“La malattia renale cronica affligge il 10% della popolazione mondiale e interessa attualmente più di 800 milioni di individui. Sempre più diffusa, è fondamentale la sua diagnosi precoce e l’individuazione dei soggetti a rischio per modificare efficacemente sia lo stile di vita sia per attuare le terapie farmacologiche necessarie a contrastare la sua insorgenza e a rallentarne la sua progressione”. Lo afferma Annalisa Noce, professore associato di Nefrologia presso l’Università degli Studi di Roma, Tor Vergata, in occasione della Giornata Mondiale del Rene che si celebra il prossimo 14 marzo
“La malattia renale cronica affligge il 10% della popolazione mondiale e interessa attualmente più di 800 milioni di individui. Sempre più diffusa, è fondamentale la sua diagnosi precoce e l’individuazione dei soggetti a rischio per modificare efficacemente sia lo stile di vita sia per attuare le terapie farmacologiche necessarie a contrastare la sua insorgenza e a rallentarne la sua progressione”. Lo afferma Annalisa Noce, professore associato di Nefrologia presso l’Università degli Studi di Roma, Tor Vergata, in occasione della Giornata Mondiale del Rene che si celebra il prossimo 14 marzo.
“Negli ultimi 20 anni, la malattia renale cronica ha rappresentato una causa emergente di mortalità. Infatti, si stima che nel 2040 diventerà la quinta causa di morte al mondo”, spiega Noce. “È maggiormente prevalente nei soggetti anziani, nelle donne, nelle minoranze etniche e nei soggetti affetti da diabete mellito e da ipertensione arteriosa. Pertanto è fondamentale mettere in atto strategie finalizzate a sensibilizzare la popolazione alla sua prevenzione e alla sua diagnosi precoce. Spesso la malattia renale cronica – continua – è asintomatica e rimane misconosciuta anche per anni. Per porre la sua diagnosi è necessario sottoporsi a un prelievo ematico, al fine di determinare la velocità di filtrazione glomerulare, e ad un esame delle urine, per valutare la presenza di albuminuria o proteinuria”.
La malattia renale cronica si associa ad un aumentato rischio cardiovascolare, infatti uno studio ha dimostrato che un paziente affetto da malattia renale cronica terminale, di età compresa tra 25-35 anni, presenta un rischio di mortalità cardiovascolare aumentato rispetto ad un soggetto ultraottantacinquenne della popolazione generale. “Oltre alle complicanze cardiovascolari, tale condizione patologica induce alterazioni a carico del sistema nervoso”, dice Noce. “Infatti, uno studio ha dimostrato che i pazienti affetti da malattia renale cronica, sia di stadio lieve che avanzato, presentano un rischio più elevato di sviluppare disordini cognitivi e demenza. Tale fenomeno – continua – è correlato a una serie di fattori di rischio tra cui l’ipertensione arteriosa e il diabete mellito e ad una più alta prevalenza di eventi ischemici sia sintomatici che latenti. È stato dimostrato infatti che l’accumulo di sostanze tossiche, dovuto alla loro ridotta escrezione da parte dei reni, induce un danno neuronale diretto”.

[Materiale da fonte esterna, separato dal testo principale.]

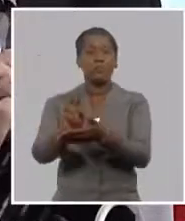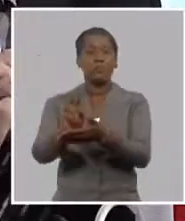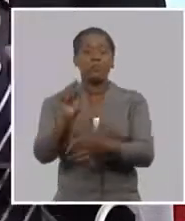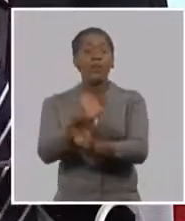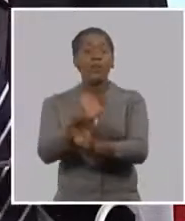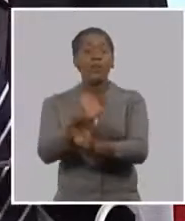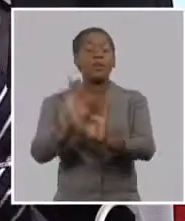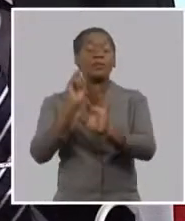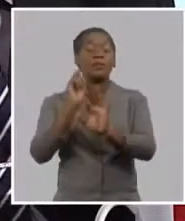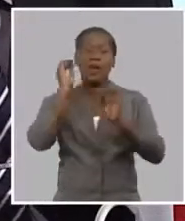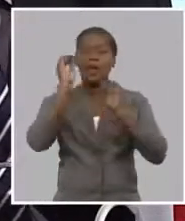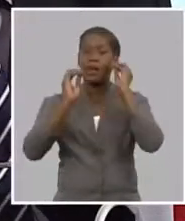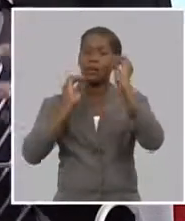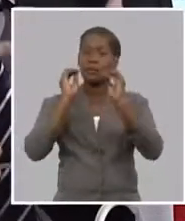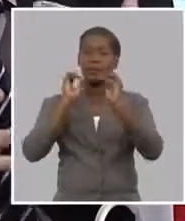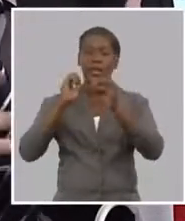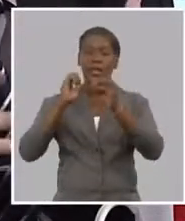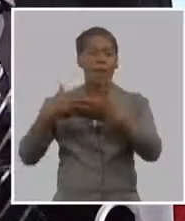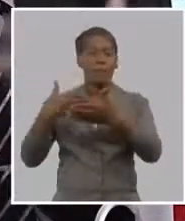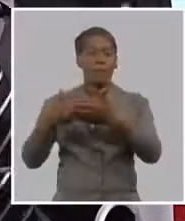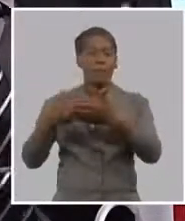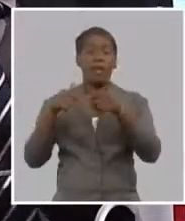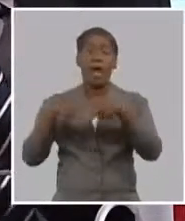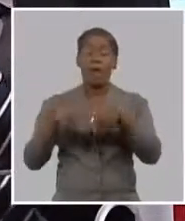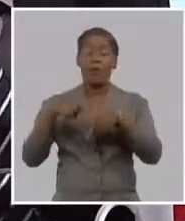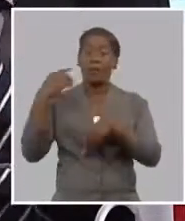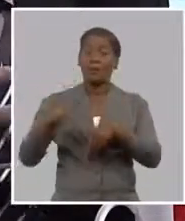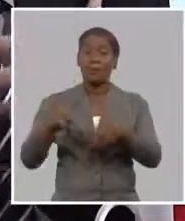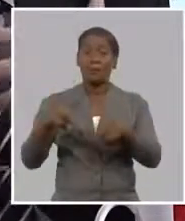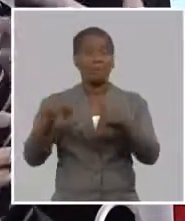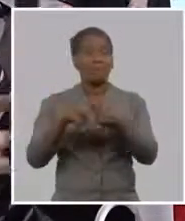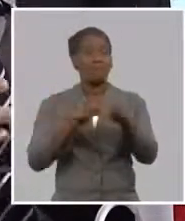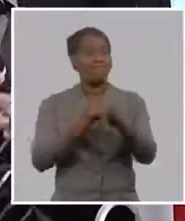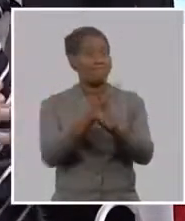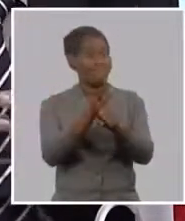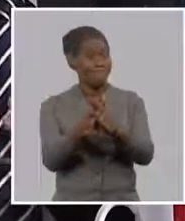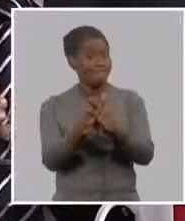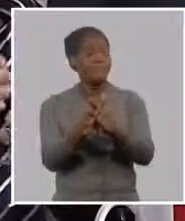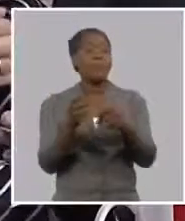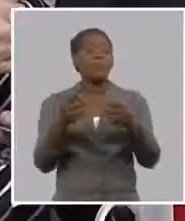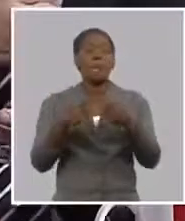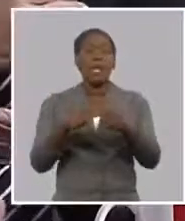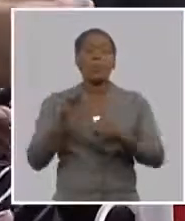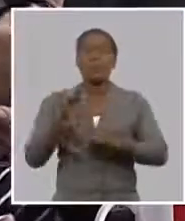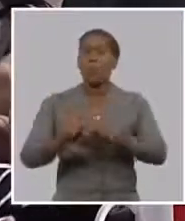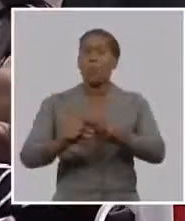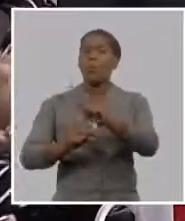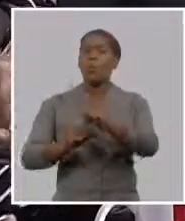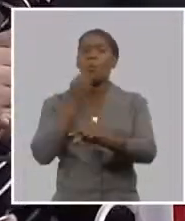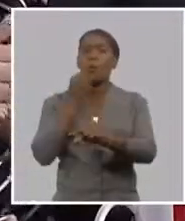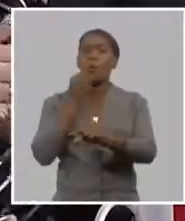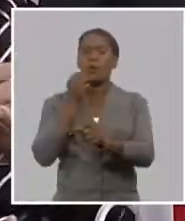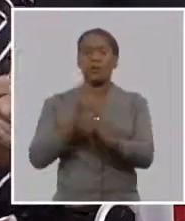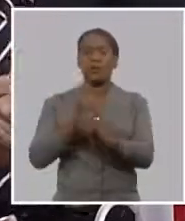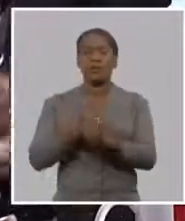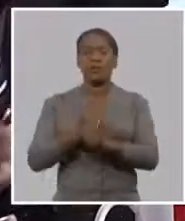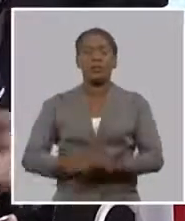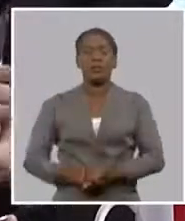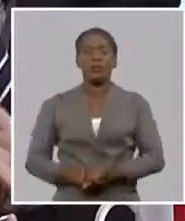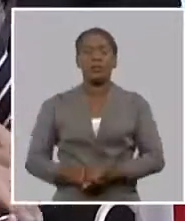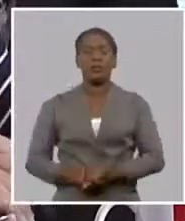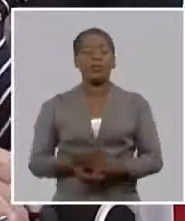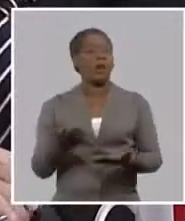y el tema del fomento agrícola que puede ayudar o sea cuánto puede flexibilizar y a la vez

È stato descritto un asse rene-cervello il cui legame è supportato dallo stato infiammatorio sistemico che caratterizza i pazienti con questa patologia. In corso di malattia renale cronica, si osserva una aumentata produzione di sostanze infiammatorie, denominate “citochine”, e dei ROS (specie reattive dell’ossigeno) che causano il fenomeno della neuroinfiammazione con conseguente alterazione della barriera ematoencefalica ed attivazione di cellule immunitarie locali che innescano i processi infiammatori, non solo a livello sistemico, ma anche a livello cerebrale, contribuendo allo sviluppo di patologie neuropsichiatriche. “Con queste conoscenze in mano, ci si sta concentrando sull’utilizzo di molecole efficaci e sicure che abbiano come target questi elementi cellulari del sistema immunitario, nel contesto della neuro-infiammazione cronica di basso grado”, sottolinea Noce.
“Da tempo sono state identificate sostanze in grado di regolare i mastociti e la microglia. La PEA (palmitoiletanolamide) è un lipide naturale, nel senso che è presente in numerose fonti alimentari (per esempio la soia o il tuorlo d’uovo), ma è anche un componente dei sistemi finalizzati al mantenimento dell’omeostasi del nostro organismo”, evidenzia Noce. “PEA, infatti, regola l’eventuale eccesso di risposta neuro-infiammatoria e garantisce il mantenimento e/o il recupero dell’omeostasi tissutale. Gli effetti di PEA ultra-micronizzata, nel contrastare gli stati neuro-infiammatori persistenti, sono stati dimostrati in numerosi studi sull’uomo”, conclude.